I have spoken to both teachers as the class is split between Manchester and North Yorkshire both more than happy that they have lost nothing from their tops nor have any other children and adults within the classes. Both have said she will scream and shout at anything the only worry I have is my daughter is at the same classes as hers the fallout this is going to cause and astmosphere it has caused so far her daughter gets anything and everything she wants but if it goes wrong its everyones fault but hers.


----------



## jiarby (Feb 8, 2007)

communication is the key. There is a great forum called "etiquettehell.com" that has some great stories and also tools & tips for you to use to counter bullies & passive agression. 

"Why would I want to do that"
"I'm afraid that won't be possible"
"What an interesting assumption"


people like this are verbal bullies... they attack you verbally, accuse you, and try to shame you into doing whatever they want you to do. This kind of person does this everywhere they go, and it sounds like the people in your daughters class know all about it already. For her it is not just about getting the free hoodie, it is also a power play. 
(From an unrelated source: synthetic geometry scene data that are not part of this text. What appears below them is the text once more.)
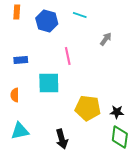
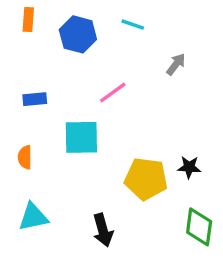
pink line: (68, 56) -> (113, 92), turned 66
black star: (117, 112) -> (189, 167), moved

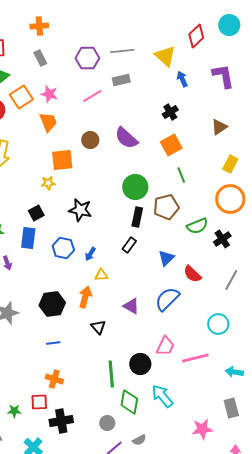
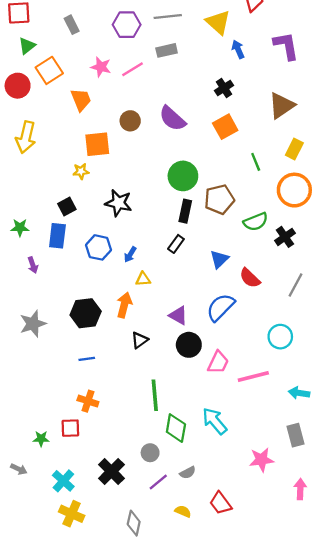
pink star: (49, 94) -> (101, 67), moved
brown triangle: (219, 127) -> (281, 106), size x1.4
green line: (181, 175) -> (256, 162), moved
black triangle: (98, 327) -> (140, 340), turned 35
black circle: (140, 364) -> (189, 345), moved
black cross: (61, 421) -> (111, 471), moved, turned -35

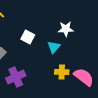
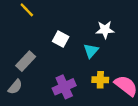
purple cross: (16, 77) -> (64, 87), moved

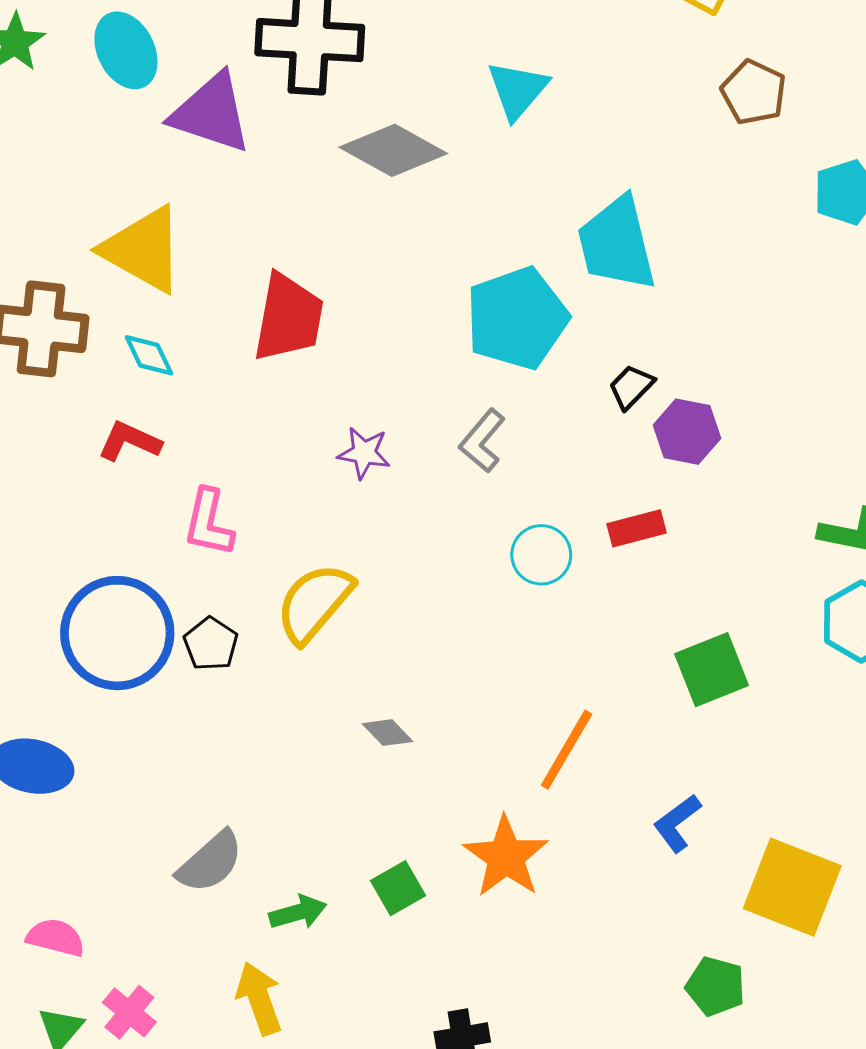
You will NEVER convince the bully that they are wrong, and they beome cry babies if you do not give them what they want. So, the best defense is to not even try to change their point of view. 

Just calmly present their choices: money back, or pound sand. Lather, Rinse, Repeat. 
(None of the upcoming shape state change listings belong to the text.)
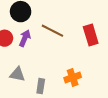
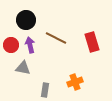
purple arrow: (25, 38) -> (30, 45), turned -35
gray triangle: (17, 74) -> (23, 68), moved

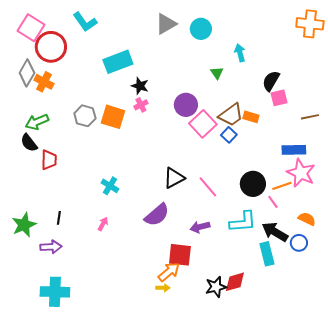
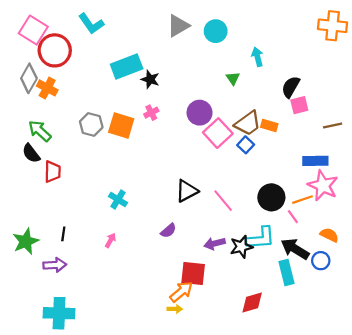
black star: (140, 86) -> (150, 79), moved
green arrow: (37, 122) -> (40, 131), turned 65
purple semicircle: (157, 215) -> (168, 231), size x0.6
black star: (216, 287) -> (241, 247), moved

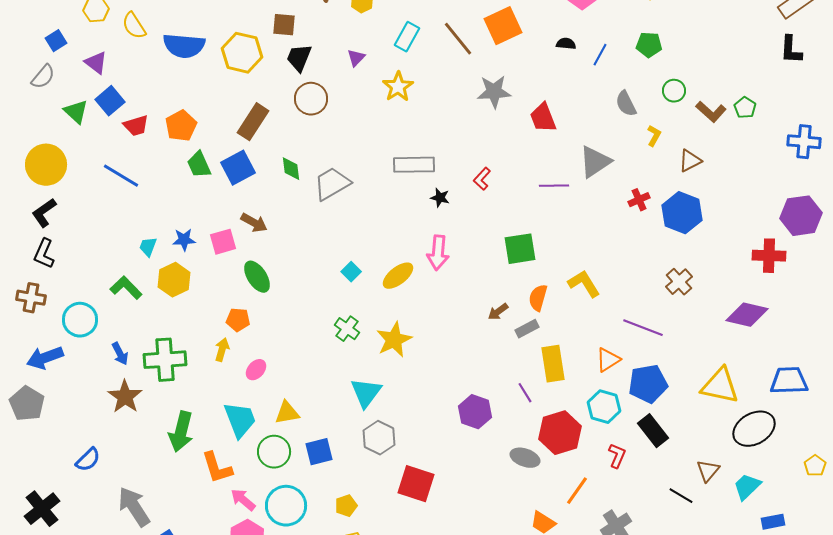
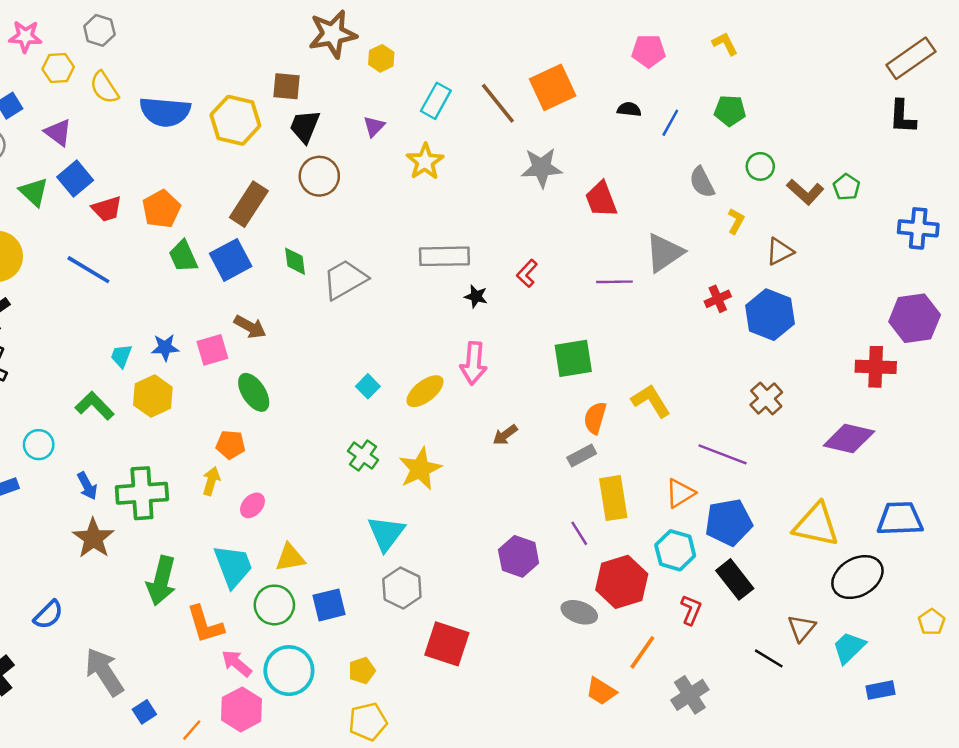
brown arrow: (498, 312) -> (505, 435), moved
cyan circle: (80, 320) -> (39, 445), size x0.7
You Tube has shown us that the best way to deal with a bully is to pick them up & drop them on their head. 

The odds are that the girls daughter is exactly the same way, having learned this behavior by watching Mom all these years. Your best defense is to give your daughter some "talking points" to use in the event that there are problems in the class:

"Sorry to hear about that but I do not keep up with my Mom's business dealings. I hope it won't affect our relationship (if hey have one)." Odds are that this girls daughter is also a passive aggressive bully and no one likes here either. 

"I heard my Mom offer to take back the bad hoodie and give you your money back.. that sounds like the way to go"

"Why so much drama over a hoodie!? Just get your money back and you can buy one somewhere else."

If none of that works just start quoting the bridge from Eminem's "Superman"


----------



## Debbies (Oct 9, 2010)

Thank you for all the comments I spoke to the customer face to face offered her the chance to send her hoodie for non destructive testing that way we could find out exactly what happened to the as it had shrunk she wouldnt partwith the garment so all I told her was I have done everything I can physically do and if she is not prepared to let the garment get tested then I can not afford to just replace it on the grounds of her stating she has done nothing so she has decided to keep the hoodie and left it at that so in my eyes my gut feeling was right she did something she wants to hide and playing hard done by but I have spoken to other people at the school and said any issues with any hoodies will be sent for testing and any maufacturing problems will be recified with no cost to them 

I cant be any fairer than that I dont think


----------



## DivineBling (Sep 14, 2010)

That was absolutely the right thing to do! Now you don't have to give her her money back OR make a new hoody! You totally scored!!! Congratulations! Now don't you feel so much better?


----------



## Debbies (Oct 9, 2010)

I do and I even managed to keep my cool infront of her lol mind I did shout the place down after she left but more importantly I my reputation kind of intact


----------



## allhamps (Mar 15, 2007)

You did the right thing.


----------